PREVIDENCIÁRIO . APOSENTADORIA POR TEMPO DE CONTRIBUIÇÃO. TRABALHO RURAL. TRABALHO EM CONDIÇÕES ESPECIAIS. RUÍDO. DIB ALTERADO. BENEFÍCIO MANTIDO
- A aposentadoria por tempo de contribuição integral, antes ou depois da EC/98, necessita da comprovação de 35 anos de serviço, se homem, e 30 anos, se mulher, além do cumprimento da carência, nos termos do art. 25, II, da Lei 8213/91. Aos já filiados quando do advento da mencionada lei, vige a tabela de seu art. 142 (norma de transição), em que, para cada ano de implementação das condições necessárias à obtenção do benefício, relaciona-se um número de meses de contribuição inferior aos 180 exigidos pela regra permanente do citado art. 25, II. O art. 4º, por sua vez, estabeleceu que o tempo de serviço reconhecido pela lei vigente deve ser considerado como tempo de contribuição, para efeito de aposentadoria no regime geral da previdência social (art. 55 da Lei 8213/91).
- Nos termos do artigo 55, §§2º e 3º, da Lei 8.213/1991, é desnecessário a comprovação do recolhimento de contribuições previdenciárias pelo segurado especial ou trabalhador rural no período anterior à vigência da Lei de Benefícios, caso pretenda o cômputo do tempo de serviço rural, no entanto, tal período não será computado para efeito de carência (TRF3ª Região, 2009.61.05.005277-2/SP, Des. Fed. Paulo Domingues, DJ 09/04/2018; TRF3ª Região, 2007.61.26.001346-4/SP, Des. Fed. Carlos Delgado, DJ 09/04/2018; TRF3ª Região, 2007.61.83.007818-2/SP. Des. Fed. Toru Yamamoto. DJ 09/04/2018; EDcl no AgRg no REsp 1537424/SC, Rel. Ministro MAURO CAMPBELL MARQUES, SEGUNDA TURMA, julgado em 27/10/2015, DJe 05/11/2015; AR 3.650/RS, Rel. Ministro ERICSON MARANHO (DESEMBARGADOR CONVOCADO DO TJ/SP), TERCEIRA SEÇÃO, julgado em 11/11/2015, DJe 04/12/2015).
- Foi garantida ao segurado especial a possibilidade do reconhecimento do tempo de serviço rural, mesmo ausente recolhimento das contribuições, para o fim de obtenção de aposentadoria por idade ou por invalidez, de auxílio-doença, de auxílio-reclusão ou de pensão, no valor de 1 (um) salário mínimo, e de auxílio-acidente . No entanto, com relação ao período posterior à vigência da Lei 8.213/91, caso pretenda o cômputo do tempo de serviço rural para fins de aposentadoria por tempo de contribuição, cabe ao segurado especial comprovar o recolhimento das contribuições previdenciárias, como contribuinte facultativo.

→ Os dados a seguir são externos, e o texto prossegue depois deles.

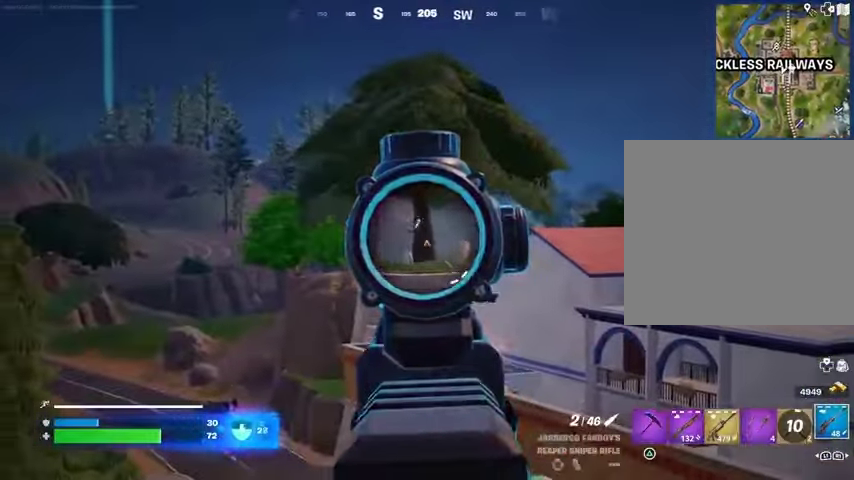
{"buttons": [], "left_stick": "down-left", "right_stick": "center", "events": [[33, "right_stick", "up-right"], [67, "L1", "up"], [200, "L2", "up"], [200, "L3", "down"], [200, "R2", "down"], [200, "right_stick", "up-left"], [267, "right_stick", "down"], [300, "L3", "up"], [300, "R2", "up"], [433, "right_stick", "center"]]}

- Considerando a dificuldade do trabalhador rural na obtenção da prova escrita, o Eg. STJ vem admitindo outros documentos além daqueles previstos no artigo 106, parágrafo único, da Lei nº 8.213/91, cujo rol não é taxativo, mas sim, exemplificativo, podendo ser admitido início de prova material sobre parte do lapso temporal pretendido, bem como tempo de serviço rural anterior à prova documental, desde que complementado por idônea e robusta prova testemunhal. Nesse passo, a jurisprudência sedimentou o entendimento de que a prova testemunhal possui aptidão para ampliar a eficácia probatória da prova material trazida aos autos, sendo desnecessária a sua contemporaneidade para todo o período de carência que se pretende comprovar. Precedentes.
- No que tange à possibilidade do cômputo do labor rural efetuado pelo menor de idade, o próprio C. STF entende que as normas constitucionais devem ser interpretadas em benefício do menor. Por conseguinte, a norma constitucional que proíbe o trabalho remunerado a quem não possua idade mínima para tal não pode ser estabelecida em seu desfavor, privando o menor do direito de ver reconhecido o exercício da atividade rural para fins do benefício previdenciário , especialmente se considerarmos a dura realidade das lides do campo que obrigada ao trabalho em tenra idade (ARE 1045867, Relator: Ministro Alexandre de Moraes, 03/08/2017, RE 906.259, Rel: Ministro Luiz Fux, in DJe de 21/09/2015).
- No caso, com base nos documentos produzidos, aliados às declarações das testemunhas no sentido de que o autor trabalhou como boia fria na vida adulta, reconhece-se a atividade rural requerida, apenas no período de 06/08/1970 a 30/05/1978, devendo o INSS proceder a averbação desse período nos registros previdenciários competentes, observando-se que tal período não pode ser computado para efeito de carência, nos termos do art. 55, §2º, da Lei 8.213/1991.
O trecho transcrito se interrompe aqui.